Festival Opera

Hansel & Gretel

Usher Hall, Edinburgh

Keith Bruce

five stars

BY the time Hansel & Gretel (Elizabeth DeShong and Laura Wilde) appeared to spot the gingerbread house at the back of the Usher Hall stalls at the start of Act III of Humperdinck’s tune-packed fairytale, the fact that this was a concert performance was a minor hindrance to full enjoyment of the opera for anyone with an imagination. And we had yet to meet the show-stopping Witch of Thomas Blondelle. If the Belgian tenor doesn’t have his own Fringe show next year, no entrepreneur in Edinburgh has been paying attention.

Actually, a smart opera producer would snap up this entire company, Royal Scottish National Orchestra, NYCoS National Girls Choir, Sir Andrew Davies and all, because their contributions consistently matched those of a gob-smacking line-up of soloists every step of the way.

The work was the conductor’s choice to follow his acclaimed partnership with Scotland’s national orchestra for Wagner’s Walkure last year, and there are certainly similarities in the music and the way the composer handles his gift for a memorable tune, with first horn Chris Gough and his section in pole position at the start of the work and after the interval. At the front of the stage the summer-frocked Wilde and boyish swagger of DeShong were a brilliant double act, mirrored by Okka von der Damerau and superb Polish bass Tomasz Konieczkny as their parents, giving animated physical performances that brought the story vividly to life just as assuredly as they gave the clever vocal writing, mimicking, bickering and interrupting one another, the fullest possible expression.

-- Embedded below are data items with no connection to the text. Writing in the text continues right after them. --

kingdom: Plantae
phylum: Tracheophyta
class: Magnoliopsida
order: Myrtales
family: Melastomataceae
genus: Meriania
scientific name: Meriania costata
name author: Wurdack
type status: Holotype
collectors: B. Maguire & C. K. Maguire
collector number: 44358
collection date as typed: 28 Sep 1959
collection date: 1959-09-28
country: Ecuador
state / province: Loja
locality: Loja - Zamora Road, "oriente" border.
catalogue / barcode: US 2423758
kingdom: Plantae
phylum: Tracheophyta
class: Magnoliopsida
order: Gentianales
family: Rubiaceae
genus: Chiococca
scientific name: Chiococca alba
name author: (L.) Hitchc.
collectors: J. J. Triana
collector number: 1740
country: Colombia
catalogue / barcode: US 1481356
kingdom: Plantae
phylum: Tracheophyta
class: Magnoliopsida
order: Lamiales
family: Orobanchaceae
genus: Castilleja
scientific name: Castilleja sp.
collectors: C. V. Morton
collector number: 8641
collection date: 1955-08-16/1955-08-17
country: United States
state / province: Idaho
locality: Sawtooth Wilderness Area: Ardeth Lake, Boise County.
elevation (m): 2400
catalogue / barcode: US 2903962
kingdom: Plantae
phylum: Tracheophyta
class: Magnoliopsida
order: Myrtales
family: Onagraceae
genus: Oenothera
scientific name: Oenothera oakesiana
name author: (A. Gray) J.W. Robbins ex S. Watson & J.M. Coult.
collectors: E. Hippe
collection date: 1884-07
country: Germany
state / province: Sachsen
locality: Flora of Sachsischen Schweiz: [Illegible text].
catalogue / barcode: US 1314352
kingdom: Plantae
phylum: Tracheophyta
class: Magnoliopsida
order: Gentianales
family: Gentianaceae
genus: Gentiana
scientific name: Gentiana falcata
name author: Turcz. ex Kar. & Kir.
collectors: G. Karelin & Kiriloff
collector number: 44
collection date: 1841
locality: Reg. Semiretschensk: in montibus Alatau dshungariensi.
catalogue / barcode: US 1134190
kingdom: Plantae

The cast completed by American soprano Emily Birsan, who winningly swapped ballgowns between the two small roles of Sandman and Dew Fairy, it was Blondelle who nearly stole the show, with a panto dame performance and props of a pointy hat and the conductor’s baton Sir Andrew wasn’t using as his magic wand. As for Christopher Bell’s chorus cohort of young women, they were, as we know to expect, immaculate.